### SELECTED TEXT
:::::
# commute tires



## stingray (Mar 12, 2014)

I am cost conscious and flat intolerant. I've been looking at the Panaracer Ribmo 26x1.5". It comes in foldable and steel bead. I think they both have kevlar protection.


----------



## Andy_K (Mar 19, 2014)

Tires are always making a trade-off somewhere. The Ribmos generally take the "all things in moderation" approach. They're reasonably cheap, but not the cheapest; reasonably light, but not the lightest; reasonably flat resistent, but not the best. Generally they a good tire. I used the 700x28 version for about 2000 miles of commuting and didn't start getting flats until the end of that time (which is typical wear life for me). The 26x1.5 version should be even more flat resistant.

If you're really flat intolerant, the Schwalbe Marathon Plus is the way to go. They also last a really long time, so while the initial cost is comparable to the Ribmo in the long run they're cheaper. The trade-offs with the Marathon Plus are that they're really heavy, have more rolling resistance than a tire like the Ribmo, are fairly hard to mount and don't have the best grip. If you're willing to deal with that, their puncture resistance can't be beaten.


----------



## crazylemurboy (Dec 12, 2011)

Schwalbe Marathons come in a few flavors as well. Some are more beefed up, others a bit thinner and more flexible. I like the regular HS 420 profile Schwalbe Marathon in 1.5 - 1.75". I haven't had any puncture flats and the tires have roughly 7000 miles on them. The rear is wearing down but still showing some tread. Impressive.


----------



## car bone (Apr 15, 2011)
:::::
### DATA ENTRIES
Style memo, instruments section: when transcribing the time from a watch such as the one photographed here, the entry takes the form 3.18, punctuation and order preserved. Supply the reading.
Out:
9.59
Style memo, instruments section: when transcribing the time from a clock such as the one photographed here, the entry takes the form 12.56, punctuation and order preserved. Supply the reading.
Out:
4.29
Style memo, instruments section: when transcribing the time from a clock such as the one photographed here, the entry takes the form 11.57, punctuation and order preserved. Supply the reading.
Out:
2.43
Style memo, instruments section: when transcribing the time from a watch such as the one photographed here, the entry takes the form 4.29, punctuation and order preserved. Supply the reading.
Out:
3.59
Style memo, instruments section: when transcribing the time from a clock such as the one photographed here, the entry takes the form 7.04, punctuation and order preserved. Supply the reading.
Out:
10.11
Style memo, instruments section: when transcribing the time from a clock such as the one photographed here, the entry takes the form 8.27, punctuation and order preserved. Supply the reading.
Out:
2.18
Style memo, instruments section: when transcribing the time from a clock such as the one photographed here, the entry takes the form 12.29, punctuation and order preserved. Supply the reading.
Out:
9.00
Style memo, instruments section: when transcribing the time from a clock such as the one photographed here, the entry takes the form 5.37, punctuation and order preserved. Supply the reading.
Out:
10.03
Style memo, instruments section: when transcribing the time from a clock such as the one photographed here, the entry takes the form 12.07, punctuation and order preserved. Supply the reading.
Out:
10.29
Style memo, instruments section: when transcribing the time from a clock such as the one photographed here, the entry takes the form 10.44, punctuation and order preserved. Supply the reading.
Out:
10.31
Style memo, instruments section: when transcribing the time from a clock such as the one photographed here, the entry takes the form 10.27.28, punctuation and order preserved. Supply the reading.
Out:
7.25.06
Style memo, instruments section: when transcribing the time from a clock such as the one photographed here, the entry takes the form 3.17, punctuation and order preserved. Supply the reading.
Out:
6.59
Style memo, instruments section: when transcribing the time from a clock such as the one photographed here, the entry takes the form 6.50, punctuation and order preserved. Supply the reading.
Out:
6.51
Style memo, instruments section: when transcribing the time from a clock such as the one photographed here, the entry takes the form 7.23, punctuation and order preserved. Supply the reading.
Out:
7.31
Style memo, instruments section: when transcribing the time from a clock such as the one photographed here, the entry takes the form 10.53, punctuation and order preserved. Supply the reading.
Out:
:::::
From the commute tires thread, list each drawback that Andy_K names for the Schwalbe Marathon Plus.

### CORRECT RESPONSE
- They're really heavy.
- They have more rolling resistance than a tire like the Ribmo.
- They're fairly hard to mount.
- They don't have the best grip.